▶ _Task requirements_:
A. In the reading stats, rewrite the part that opens with the words "- Authors' ages" and closes with "and 1 Canadian).", swapping "foreign authors" for "non-American authors".
B. List every subject the reading stats say the non-fiction books cover.

▶ _Excerpt provided_:
-------------------------

Stats so far:
- Slightly more male than female (5/3), and only getting maler with Ransom Riggs.
- Authors' ages cover a 40-year range from the 42-year-old Lawson to the recently departed Oliver Sacks, who would be 83 years old. The oldest living author is, as usual, Margaret Atwood (76). The spread is pretty even with the largest break being between Ishiguro (61) and Maupin (72).
- Even split between American (4) and foreign authors (3 Brits and 1 Canadian).
- There is also an even split between books published last year (Prisoners, Happy, LaFayette, Giant) and books published before that (MaddAddam in 2013, Kavalier & Clay in 2000, Wife for a Hat in 1985, and Tales in 1978). I haven't read any books published this year, and if I continue drawing from the pile, I won't.
- Another even split between fiction and non-fiction. The novels go from the time of legend (King Arthur) to the distressingly near future (according to Atwood), with stops in WWII and the seventies, and focus on San Francisco, New York, and Great Britain (Atwood goes all over North America). The non-fiction cover medicine, geopolitics, the American Revolution, and mental illness, with a generous dusting of humor in the last two.

-------------------------

▶ _Provided data_:

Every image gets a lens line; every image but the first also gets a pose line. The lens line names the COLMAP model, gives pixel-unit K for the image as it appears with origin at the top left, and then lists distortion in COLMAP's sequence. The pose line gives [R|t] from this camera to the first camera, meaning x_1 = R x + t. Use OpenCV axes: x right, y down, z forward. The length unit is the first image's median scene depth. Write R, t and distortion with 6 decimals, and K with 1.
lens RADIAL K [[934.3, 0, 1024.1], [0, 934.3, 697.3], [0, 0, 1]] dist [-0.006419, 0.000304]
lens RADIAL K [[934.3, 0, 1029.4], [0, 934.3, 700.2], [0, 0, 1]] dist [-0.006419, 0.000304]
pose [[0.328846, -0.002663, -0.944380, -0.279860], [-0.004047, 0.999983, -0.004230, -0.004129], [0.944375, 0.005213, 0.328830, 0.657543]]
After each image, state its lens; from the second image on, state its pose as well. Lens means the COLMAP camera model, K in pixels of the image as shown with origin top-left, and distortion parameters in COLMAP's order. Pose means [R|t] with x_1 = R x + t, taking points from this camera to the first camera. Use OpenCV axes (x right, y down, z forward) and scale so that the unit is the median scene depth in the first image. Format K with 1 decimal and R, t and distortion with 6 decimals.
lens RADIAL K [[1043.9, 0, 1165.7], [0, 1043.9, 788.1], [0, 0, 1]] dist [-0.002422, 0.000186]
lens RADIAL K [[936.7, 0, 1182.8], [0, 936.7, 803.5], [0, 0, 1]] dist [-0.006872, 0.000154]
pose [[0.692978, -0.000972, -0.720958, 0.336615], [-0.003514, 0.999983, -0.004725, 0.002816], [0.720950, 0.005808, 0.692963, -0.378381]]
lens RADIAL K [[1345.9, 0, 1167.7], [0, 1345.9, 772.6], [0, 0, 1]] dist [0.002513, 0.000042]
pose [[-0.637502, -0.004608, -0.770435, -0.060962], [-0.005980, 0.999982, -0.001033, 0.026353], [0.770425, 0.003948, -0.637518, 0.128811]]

-------------------------

▶ _Solutions per task_:
A.
- Authors' ages cover a 40-year range from the 42-year-old Lawson to the recently departed Oliver Sacks, who would be 83 years old. The oldest living author is, as usual, Margaret Atwood (76). The spread is pretty even with the largest break being between Ishiguro (61) and Maupin (72).
- Even split between American (4) and non-American authors (3 Brits and 1 Canadian).

B. Medicine, geopolitics, the American Revolution, and mental illness.